> _Data shown_

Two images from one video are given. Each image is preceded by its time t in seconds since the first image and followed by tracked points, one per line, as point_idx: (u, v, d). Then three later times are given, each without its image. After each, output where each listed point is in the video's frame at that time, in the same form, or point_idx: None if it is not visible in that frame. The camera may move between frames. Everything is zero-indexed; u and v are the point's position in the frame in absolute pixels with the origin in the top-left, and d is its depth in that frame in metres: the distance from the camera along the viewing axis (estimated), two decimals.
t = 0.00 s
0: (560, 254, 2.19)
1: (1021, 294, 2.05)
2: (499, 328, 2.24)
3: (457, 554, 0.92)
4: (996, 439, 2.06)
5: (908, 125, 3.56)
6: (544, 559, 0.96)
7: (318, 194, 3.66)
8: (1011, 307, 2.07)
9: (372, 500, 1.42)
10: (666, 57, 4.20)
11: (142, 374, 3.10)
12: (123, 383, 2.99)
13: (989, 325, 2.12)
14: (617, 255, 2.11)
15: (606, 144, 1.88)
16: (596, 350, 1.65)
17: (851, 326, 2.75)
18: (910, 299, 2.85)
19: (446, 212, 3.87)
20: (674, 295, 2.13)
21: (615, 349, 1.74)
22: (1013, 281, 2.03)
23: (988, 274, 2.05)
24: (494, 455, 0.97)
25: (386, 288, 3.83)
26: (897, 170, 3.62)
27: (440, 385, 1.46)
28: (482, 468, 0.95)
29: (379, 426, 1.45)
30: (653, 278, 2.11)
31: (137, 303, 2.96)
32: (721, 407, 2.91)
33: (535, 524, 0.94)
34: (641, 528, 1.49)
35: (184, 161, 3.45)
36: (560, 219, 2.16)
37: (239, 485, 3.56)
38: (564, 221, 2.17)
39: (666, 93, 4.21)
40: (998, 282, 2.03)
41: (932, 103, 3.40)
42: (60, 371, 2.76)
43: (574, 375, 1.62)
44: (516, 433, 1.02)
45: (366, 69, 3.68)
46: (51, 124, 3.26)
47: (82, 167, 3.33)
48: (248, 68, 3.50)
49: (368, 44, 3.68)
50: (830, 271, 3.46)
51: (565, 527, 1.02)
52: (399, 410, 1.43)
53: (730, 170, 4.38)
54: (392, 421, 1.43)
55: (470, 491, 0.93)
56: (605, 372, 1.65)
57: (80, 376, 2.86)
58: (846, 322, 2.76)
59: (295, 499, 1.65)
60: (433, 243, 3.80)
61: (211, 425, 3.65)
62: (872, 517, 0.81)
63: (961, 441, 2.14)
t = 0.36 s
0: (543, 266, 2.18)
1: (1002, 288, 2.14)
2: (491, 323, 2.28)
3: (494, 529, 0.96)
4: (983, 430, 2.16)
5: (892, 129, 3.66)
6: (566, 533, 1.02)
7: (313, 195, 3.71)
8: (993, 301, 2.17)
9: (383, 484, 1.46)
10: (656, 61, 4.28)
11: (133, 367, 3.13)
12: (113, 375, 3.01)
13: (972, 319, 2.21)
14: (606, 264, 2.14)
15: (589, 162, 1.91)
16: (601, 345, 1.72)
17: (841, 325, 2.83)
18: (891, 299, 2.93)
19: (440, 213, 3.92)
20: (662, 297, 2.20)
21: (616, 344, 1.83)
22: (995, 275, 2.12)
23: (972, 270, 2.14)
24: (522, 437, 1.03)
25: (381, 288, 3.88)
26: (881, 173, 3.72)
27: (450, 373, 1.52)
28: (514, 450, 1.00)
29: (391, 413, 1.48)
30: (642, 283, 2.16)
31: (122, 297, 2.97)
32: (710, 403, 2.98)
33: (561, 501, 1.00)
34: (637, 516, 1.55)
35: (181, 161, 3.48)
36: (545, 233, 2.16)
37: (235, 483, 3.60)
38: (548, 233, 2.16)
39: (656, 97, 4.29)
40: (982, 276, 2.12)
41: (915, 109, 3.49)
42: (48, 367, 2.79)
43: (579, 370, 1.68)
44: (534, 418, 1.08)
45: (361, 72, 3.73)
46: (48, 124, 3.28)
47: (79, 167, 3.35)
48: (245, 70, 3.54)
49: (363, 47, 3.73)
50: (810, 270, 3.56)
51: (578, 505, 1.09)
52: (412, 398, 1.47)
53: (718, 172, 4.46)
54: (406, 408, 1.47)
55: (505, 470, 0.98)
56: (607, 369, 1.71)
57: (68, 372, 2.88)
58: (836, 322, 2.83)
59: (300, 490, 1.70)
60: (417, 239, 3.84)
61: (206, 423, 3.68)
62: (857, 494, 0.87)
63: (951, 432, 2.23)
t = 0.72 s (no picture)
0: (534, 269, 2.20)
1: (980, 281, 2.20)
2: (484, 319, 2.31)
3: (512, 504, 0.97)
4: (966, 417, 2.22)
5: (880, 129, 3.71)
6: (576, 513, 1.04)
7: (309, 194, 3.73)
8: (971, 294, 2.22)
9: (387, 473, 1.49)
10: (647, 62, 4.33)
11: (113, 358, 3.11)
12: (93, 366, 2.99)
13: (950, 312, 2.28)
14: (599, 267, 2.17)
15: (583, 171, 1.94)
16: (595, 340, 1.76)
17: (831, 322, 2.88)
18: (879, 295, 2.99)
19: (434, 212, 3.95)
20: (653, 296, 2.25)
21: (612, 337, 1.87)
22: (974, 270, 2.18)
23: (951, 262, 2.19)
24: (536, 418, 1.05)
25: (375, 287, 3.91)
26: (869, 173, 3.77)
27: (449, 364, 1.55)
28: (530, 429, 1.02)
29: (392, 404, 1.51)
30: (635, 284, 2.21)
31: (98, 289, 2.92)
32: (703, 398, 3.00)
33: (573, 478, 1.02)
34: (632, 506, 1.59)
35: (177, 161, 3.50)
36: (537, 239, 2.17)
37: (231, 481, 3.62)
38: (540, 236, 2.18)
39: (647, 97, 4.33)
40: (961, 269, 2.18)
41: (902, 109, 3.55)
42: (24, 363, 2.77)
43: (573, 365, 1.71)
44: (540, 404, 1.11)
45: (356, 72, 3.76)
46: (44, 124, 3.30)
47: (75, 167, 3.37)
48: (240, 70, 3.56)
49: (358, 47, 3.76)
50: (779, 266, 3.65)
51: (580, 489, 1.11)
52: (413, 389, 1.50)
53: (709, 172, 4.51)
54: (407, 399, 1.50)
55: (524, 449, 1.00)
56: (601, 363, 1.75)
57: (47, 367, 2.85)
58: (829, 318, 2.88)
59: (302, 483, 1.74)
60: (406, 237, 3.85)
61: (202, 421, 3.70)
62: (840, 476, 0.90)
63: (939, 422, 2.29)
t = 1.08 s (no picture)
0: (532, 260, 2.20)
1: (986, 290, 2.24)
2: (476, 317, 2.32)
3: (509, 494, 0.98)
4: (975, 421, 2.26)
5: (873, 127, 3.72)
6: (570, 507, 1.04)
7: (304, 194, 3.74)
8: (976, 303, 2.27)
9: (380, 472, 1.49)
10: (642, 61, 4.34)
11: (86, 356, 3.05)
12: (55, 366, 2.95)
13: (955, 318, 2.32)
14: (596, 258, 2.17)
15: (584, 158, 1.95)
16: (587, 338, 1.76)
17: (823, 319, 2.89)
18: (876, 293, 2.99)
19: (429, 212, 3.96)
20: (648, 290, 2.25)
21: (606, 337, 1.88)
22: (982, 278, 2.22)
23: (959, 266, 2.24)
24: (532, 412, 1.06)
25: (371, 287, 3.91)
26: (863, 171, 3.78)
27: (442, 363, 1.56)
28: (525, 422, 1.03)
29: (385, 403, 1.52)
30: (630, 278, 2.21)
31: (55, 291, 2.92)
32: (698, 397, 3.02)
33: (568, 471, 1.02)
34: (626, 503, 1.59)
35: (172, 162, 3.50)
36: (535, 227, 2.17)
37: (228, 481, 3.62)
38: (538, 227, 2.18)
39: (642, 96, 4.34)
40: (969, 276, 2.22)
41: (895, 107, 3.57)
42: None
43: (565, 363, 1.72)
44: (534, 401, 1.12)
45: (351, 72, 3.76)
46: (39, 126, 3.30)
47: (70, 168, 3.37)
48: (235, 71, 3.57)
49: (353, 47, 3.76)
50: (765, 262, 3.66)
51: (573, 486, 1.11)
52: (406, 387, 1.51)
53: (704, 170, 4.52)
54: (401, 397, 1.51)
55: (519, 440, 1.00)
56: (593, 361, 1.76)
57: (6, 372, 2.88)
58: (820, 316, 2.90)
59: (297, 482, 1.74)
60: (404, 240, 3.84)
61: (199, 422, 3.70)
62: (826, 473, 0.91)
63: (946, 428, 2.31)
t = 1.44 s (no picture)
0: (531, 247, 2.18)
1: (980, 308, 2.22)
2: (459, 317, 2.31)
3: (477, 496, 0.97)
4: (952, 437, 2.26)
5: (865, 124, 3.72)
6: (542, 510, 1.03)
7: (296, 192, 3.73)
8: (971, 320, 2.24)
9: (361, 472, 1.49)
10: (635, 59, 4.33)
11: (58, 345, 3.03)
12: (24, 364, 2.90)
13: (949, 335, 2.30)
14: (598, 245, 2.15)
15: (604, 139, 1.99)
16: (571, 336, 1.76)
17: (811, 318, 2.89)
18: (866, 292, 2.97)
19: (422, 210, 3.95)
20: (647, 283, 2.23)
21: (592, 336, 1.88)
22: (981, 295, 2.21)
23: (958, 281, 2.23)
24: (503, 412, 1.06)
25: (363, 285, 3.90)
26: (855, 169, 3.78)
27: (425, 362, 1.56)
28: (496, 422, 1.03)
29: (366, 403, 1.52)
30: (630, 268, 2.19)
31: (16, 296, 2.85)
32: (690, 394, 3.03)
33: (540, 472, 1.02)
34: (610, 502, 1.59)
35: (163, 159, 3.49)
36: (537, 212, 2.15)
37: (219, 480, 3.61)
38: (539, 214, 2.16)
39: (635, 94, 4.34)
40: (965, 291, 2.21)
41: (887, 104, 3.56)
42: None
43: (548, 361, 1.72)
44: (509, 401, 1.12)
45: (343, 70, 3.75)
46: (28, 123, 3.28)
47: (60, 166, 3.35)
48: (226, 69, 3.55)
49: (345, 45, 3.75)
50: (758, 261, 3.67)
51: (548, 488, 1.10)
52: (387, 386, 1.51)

> _Exercise_
Of the lines above, retype only those from the line containing "31: (137, 303, 2.96)" through the line containing "51: (565, 527, 1.02)", including both, exactly.

> _Answer_
31: (137, 303, 2.96)
32: (721, 407, 2.91)
33: (535, 524, 0.94)
34: (641, 528, 1.49)
35: (184, 161, 3.45)
36: (560, 219, 2.16)
37: (239, 485, 3.56)
38: (564, 221, 2.17)
39: (666, 93, 4.21)
40: (998, 282, 2.03)
41: (932, 103, 3.40)
42: (60, 371, 2.76)
43: (574, 375, 1.62)
44: (516, 433, 1.02)
45: (366, 69, 3.68)
46: (51, 124, 3.26)
47: (82, 167, 3.33)
48: (248, 68, 3.50)
49: (368, 44, 3.68)
50: (830, 271, 3.46)
51: (565, 527, 1.02)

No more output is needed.